Data items -
* * * * * * * * *

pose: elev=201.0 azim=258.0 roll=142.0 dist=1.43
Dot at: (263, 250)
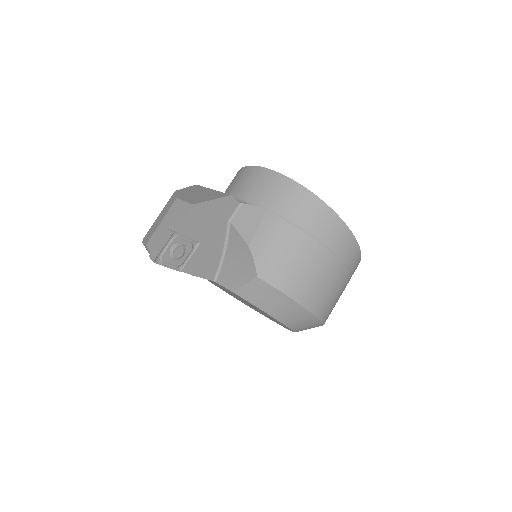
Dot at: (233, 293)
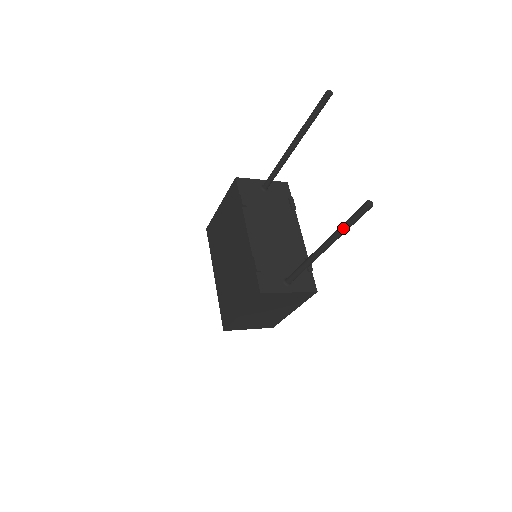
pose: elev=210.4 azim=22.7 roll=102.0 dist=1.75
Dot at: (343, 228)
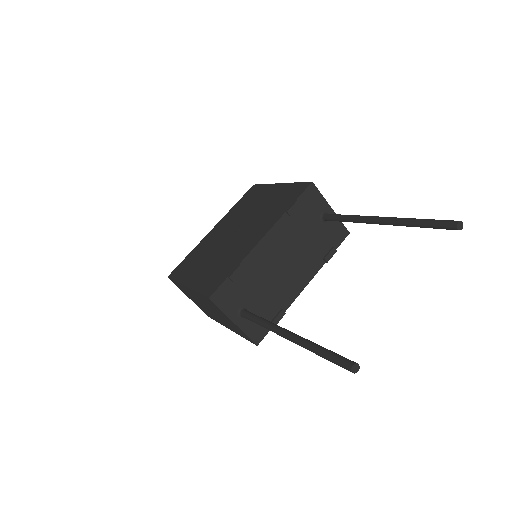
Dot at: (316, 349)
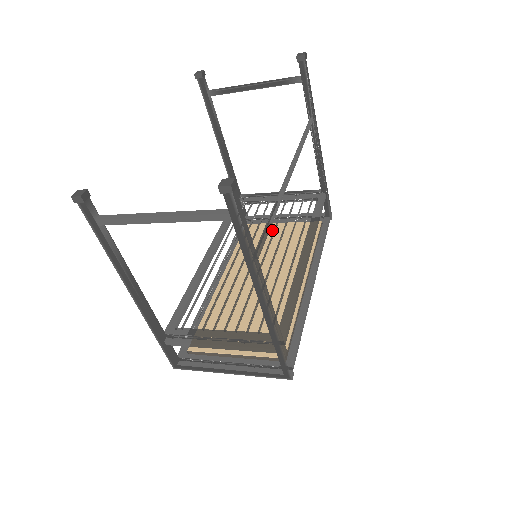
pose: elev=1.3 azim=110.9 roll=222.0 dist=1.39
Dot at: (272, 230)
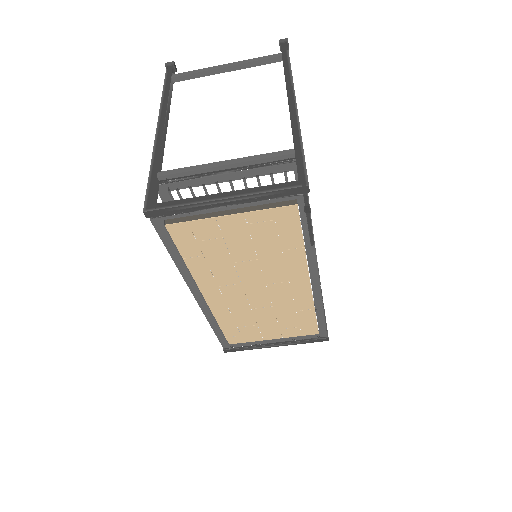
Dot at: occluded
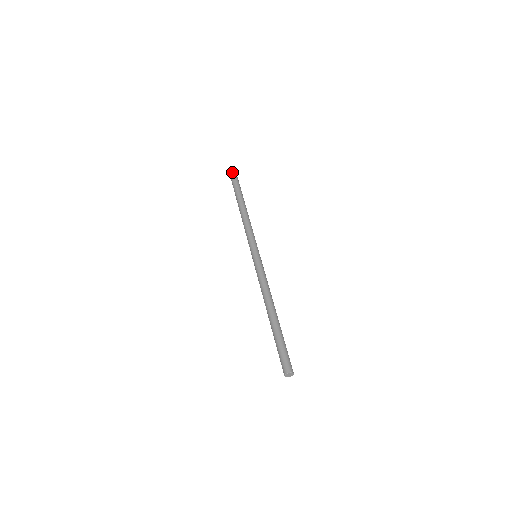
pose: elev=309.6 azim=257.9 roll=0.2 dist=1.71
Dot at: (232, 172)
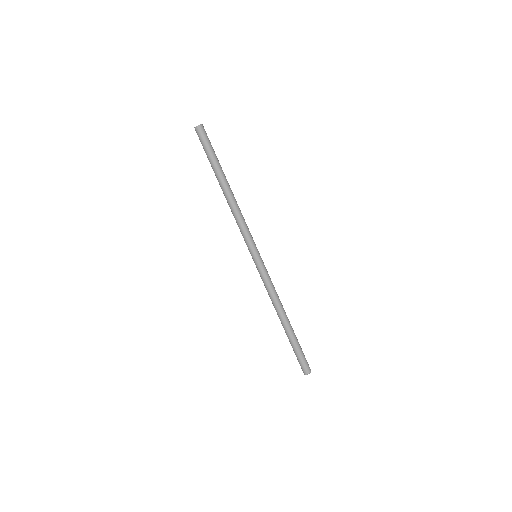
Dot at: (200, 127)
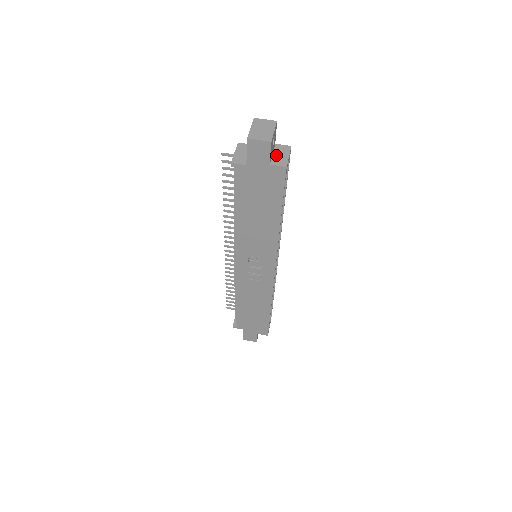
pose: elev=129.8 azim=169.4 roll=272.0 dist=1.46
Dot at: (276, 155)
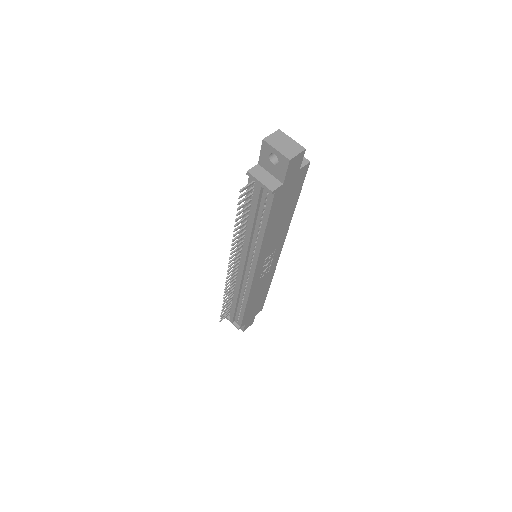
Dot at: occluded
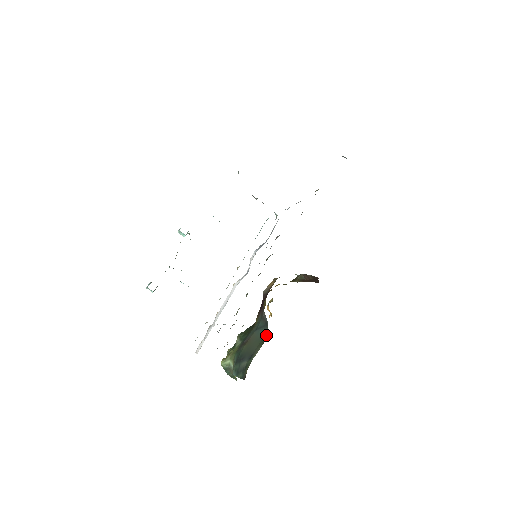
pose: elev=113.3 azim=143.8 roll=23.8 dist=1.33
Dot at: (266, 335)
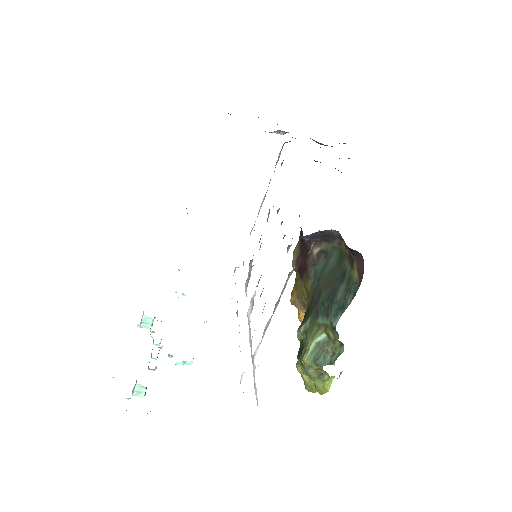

* * * * * * * * *

GOAL - Rewrite all of the items above, switching every "dist" to "distance" and leaving everything else unchanged. Omit the pictures from your answer.

FULL OUTPUT -
pose: elev=201.0 azim=258.0 roll=142.0 distance=1.43
Dot at: (263, 250)
Dot at: (233, 293)
pose: elev=210.4 azim=22.7 roll=102.0 distance=1.75
Dot at: (343, 228)
Dot at: (316, 349)
pose: elev=1.3 azim=110.9 roll=222.0 distance=1.39
Dot at: (272, 230)
Dot at: occluded
pose: elev=309.6 azim=257.9 roll=0.2 distance=1.71
Dot at: (232, 172)
Dot at: (200, 127)
pose: elev=129.8 azim=169.4 roll=272.0 distance=1.46
Dot at: (276, 155)
Dot at: occluded
pose: elev=113.3 azim=143.8 roll=23.8 distance=1.33
Dot at: (266, 335)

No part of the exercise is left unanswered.